§ PROMPT
The expected answer is every line from the material below that has the word "bare".
___
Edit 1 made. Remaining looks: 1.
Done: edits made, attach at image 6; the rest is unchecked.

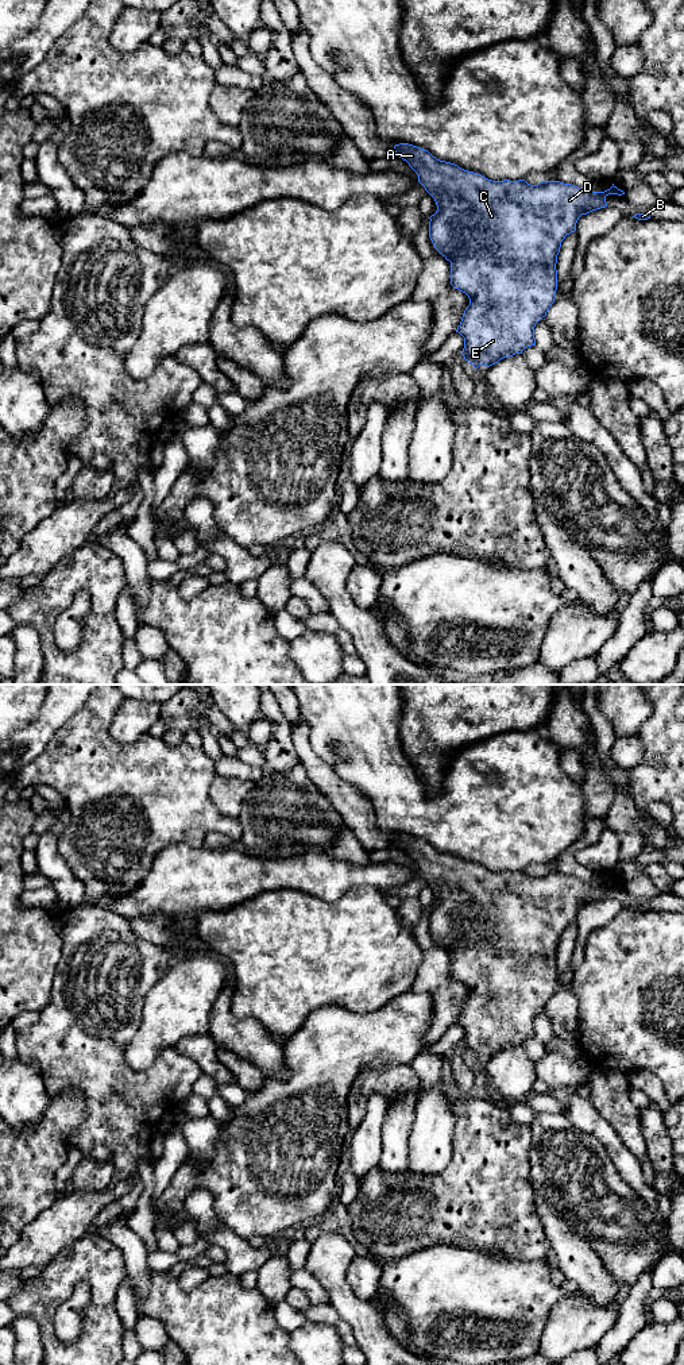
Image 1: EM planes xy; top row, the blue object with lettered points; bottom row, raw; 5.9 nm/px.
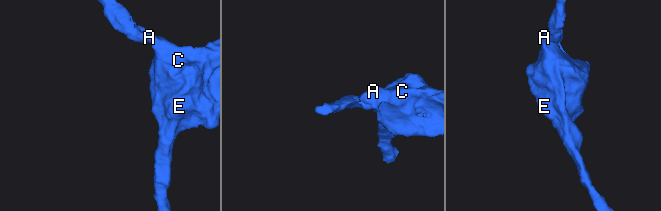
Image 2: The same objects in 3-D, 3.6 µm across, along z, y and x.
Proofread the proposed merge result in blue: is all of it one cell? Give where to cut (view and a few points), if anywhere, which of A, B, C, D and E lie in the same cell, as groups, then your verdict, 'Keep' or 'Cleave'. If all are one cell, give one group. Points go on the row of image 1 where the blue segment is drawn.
No split. Groups: A B C D E. Keep

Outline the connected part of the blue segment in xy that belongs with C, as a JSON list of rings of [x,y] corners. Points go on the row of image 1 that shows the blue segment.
[[[409,143],[395,144],[394,151],[418,174],[418,182],[434,198],[437,211],[429,217],[429,238],[434,248],[451,262],[451,285],[469,298],[456,329],[464,338],[464,359],[475,369],[490,367],[503,358],[522,354],[525,348],[536,346],[534,327],[546,316],[556,298],[556,263],[561,242],[576,231],[581,215],[606,208],[608,194],[622,196],[625,192],[614,184],[604,192],[587,192],[560,181],[541,181],[538,185],[530,185],[525,180],[492,181],[455,163],[440,161],[428,150]]]

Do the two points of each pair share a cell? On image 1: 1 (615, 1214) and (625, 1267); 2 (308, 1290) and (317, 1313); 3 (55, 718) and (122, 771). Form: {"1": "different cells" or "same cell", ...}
{"1": "same cell", "2": "different cells", "3": "different cells"}

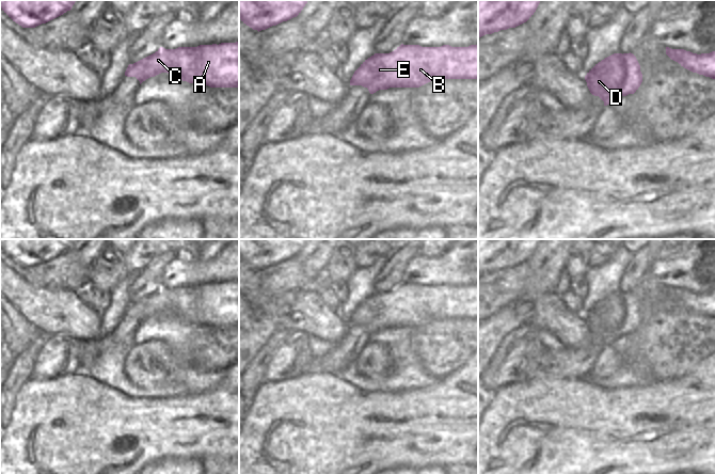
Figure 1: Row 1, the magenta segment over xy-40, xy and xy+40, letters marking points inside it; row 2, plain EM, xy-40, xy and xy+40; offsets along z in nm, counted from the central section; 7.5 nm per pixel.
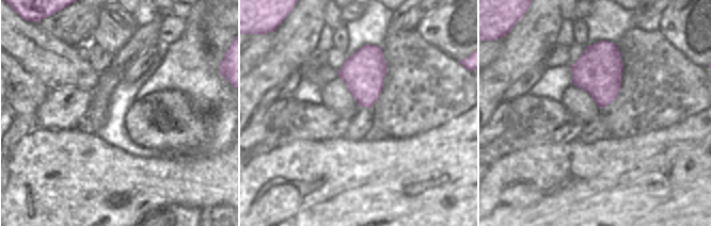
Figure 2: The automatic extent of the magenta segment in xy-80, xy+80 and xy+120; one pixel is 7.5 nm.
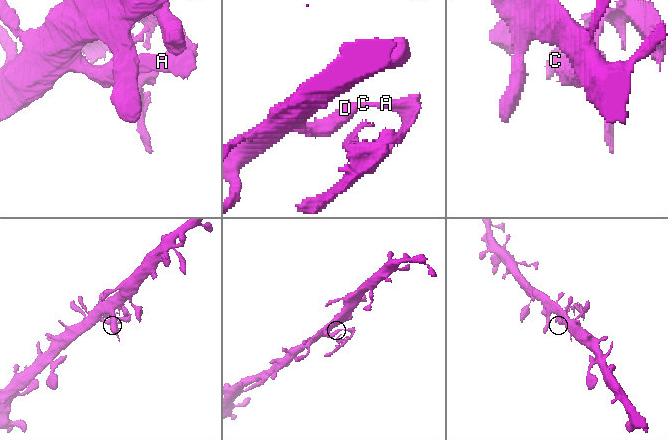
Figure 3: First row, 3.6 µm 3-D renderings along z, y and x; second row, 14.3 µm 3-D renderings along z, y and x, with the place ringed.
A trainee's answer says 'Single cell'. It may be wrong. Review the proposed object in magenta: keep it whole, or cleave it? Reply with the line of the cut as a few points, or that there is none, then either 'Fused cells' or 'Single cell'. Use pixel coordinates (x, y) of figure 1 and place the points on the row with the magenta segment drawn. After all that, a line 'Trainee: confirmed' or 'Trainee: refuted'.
Split along xy+40 (622, 54), (624, 81), (618, 96). Fused cells
Trainee: refuted

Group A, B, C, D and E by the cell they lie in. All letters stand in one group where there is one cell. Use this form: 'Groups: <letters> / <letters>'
Groups: A B C E / D

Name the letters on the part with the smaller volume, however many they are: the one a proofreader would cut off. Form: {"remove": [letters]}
{"remove": ["A", "B", "C", "E"]}

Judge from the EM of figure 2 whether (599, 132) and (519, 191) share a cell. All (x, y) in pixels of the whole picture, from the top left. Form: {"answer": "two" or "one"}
{"answer": "two"}

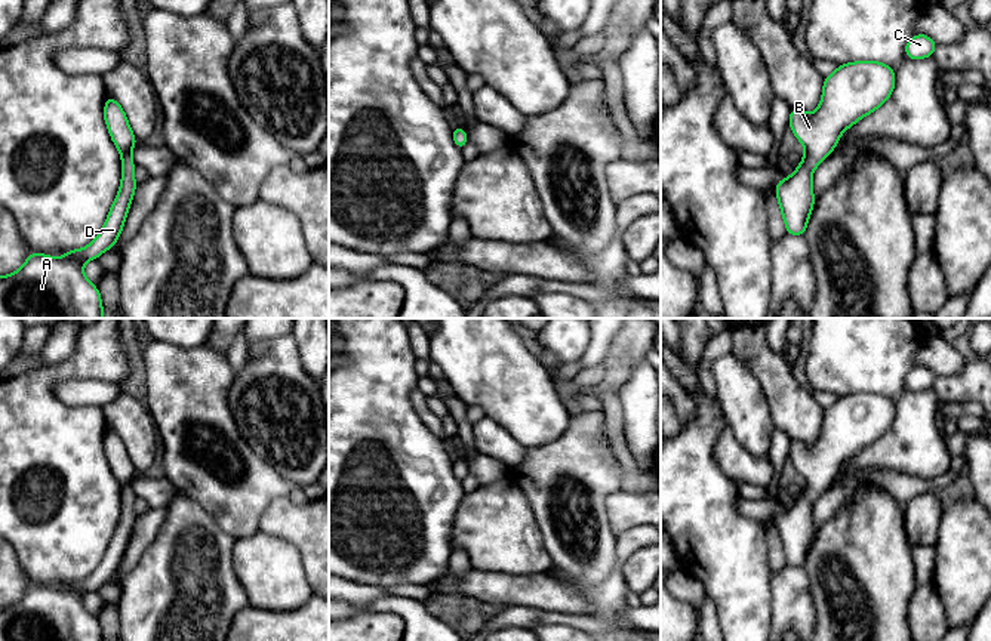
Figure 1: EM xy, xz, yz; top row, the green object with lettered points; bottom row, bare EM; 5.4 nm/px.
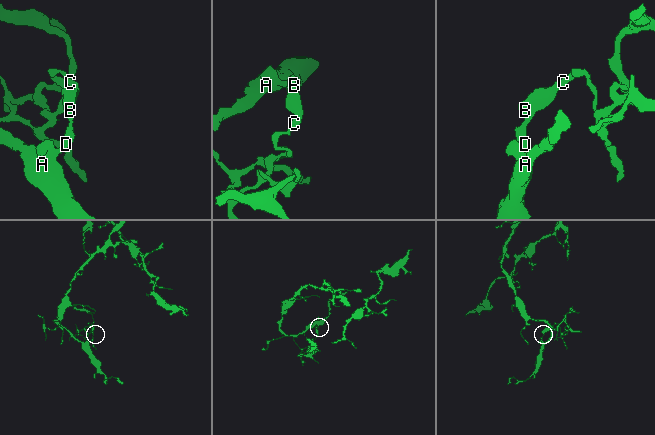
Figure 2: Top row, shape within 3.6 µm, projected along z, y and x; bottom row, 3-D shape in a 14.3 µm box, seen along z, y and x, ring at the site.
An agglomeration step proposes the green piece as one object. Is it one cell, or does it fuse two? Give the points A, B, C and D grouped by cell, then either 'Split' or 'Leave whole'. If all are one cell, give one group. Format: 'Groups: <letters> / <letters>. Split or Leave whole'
Groups: A B C D. Leave whole

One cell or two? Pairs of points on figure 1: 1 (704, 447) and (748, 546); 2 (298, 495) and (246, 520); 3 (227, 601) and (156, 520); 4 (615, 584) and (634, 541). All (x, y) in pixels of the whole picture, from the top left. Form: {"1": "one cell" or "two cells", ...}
{"1": "one cell", "2": "two cells", "3": "two cells", "4": "one cell"}

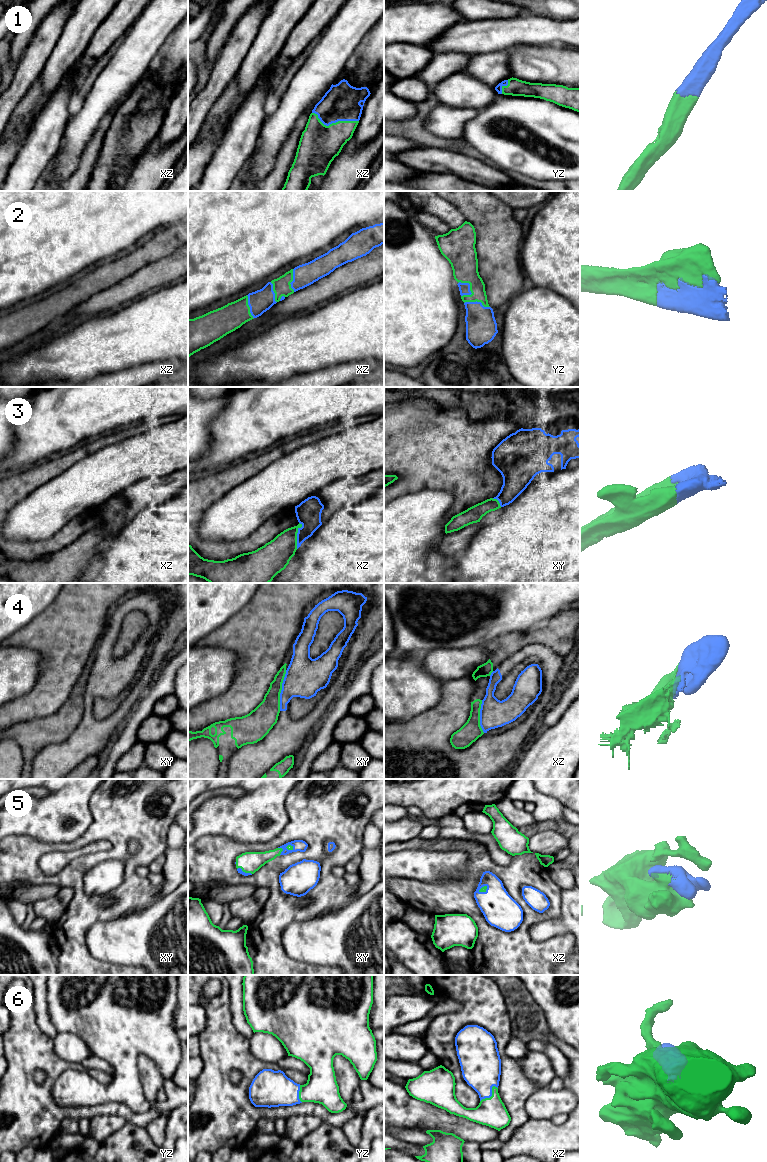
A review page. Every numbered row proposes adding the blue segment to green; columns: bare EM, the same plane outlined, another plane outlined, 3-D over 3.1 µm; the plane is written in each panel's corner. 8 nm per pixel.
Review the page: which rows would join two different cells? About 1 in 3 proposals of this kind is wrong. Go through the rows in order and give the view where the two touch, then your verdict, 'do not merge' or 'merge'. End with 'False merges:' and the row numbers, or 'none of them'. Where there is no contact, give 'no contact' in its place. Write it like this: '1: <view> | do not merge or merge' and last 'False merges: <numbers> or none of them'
1: xz | merge
2: yz | merge
3: xz | merge
4: xy | do not merge
5: xy | merge
6: xz | merge
False merges: 4

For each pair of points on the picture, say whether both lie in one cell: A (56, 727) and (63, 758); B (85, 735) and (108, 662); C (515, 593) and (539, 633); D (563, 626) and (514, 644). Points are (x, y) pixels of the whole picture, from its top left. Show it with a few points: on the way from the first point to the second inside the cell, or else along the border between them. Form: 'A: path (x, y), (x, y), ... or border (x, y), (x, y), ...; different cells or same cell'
A: border (77, 727), (65, 739), (48, 744), (38, 752); different cells
B: path (88, 717), (89, 696), (103, 680); same cell
C: border (556, 614), (533, 628), (513, 632); different cells
D: path (551, 634), (526, 638); same cell

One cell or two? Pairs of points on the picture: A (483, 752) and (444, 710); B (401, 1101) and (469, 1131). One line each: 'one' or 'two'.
A: one
B: one

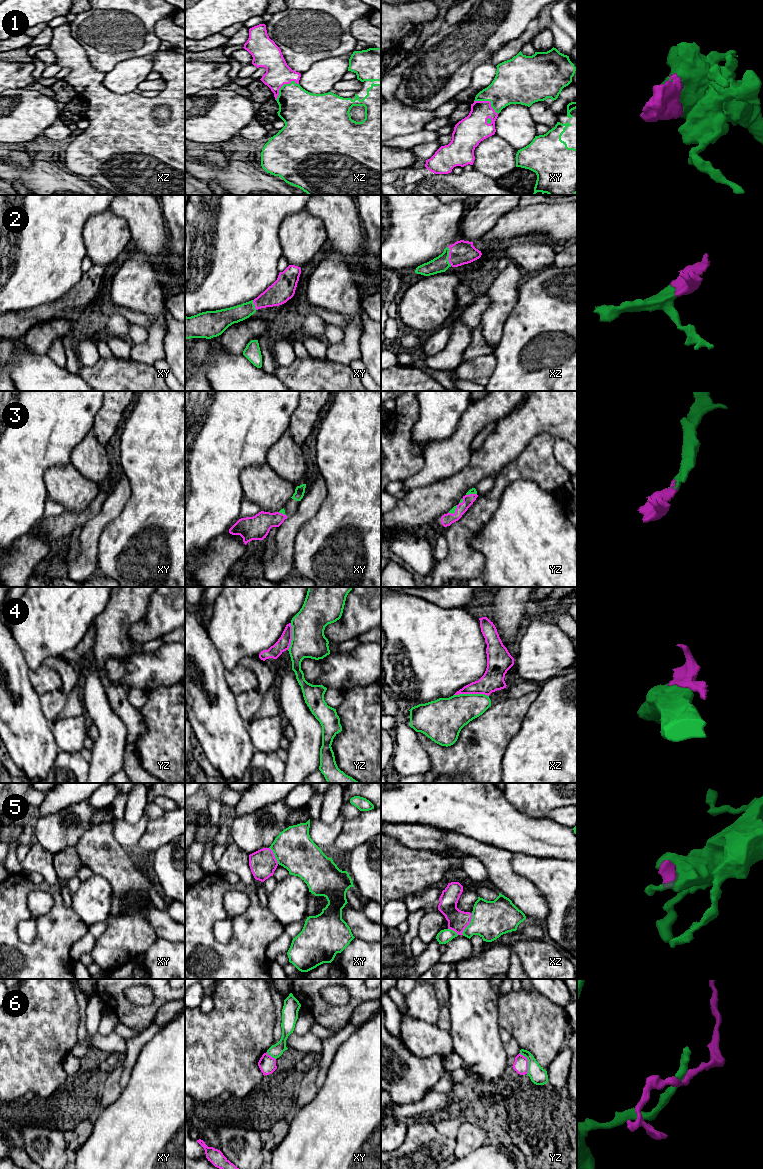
___
§ RESPONSE TO THE EXERCISE
Figure 1: EM xy, xz, yz; top row, the green object with lettered points; bottom row, bare EM; 5.4 nm/px.
A review page. Every numbered row proposes adding the blue segment to green; columns: bare EM, the same plane outlined, another plane outlined, 3-D over 3.1 µm; the plane is written in each panel's corner. 8 nm per pixel.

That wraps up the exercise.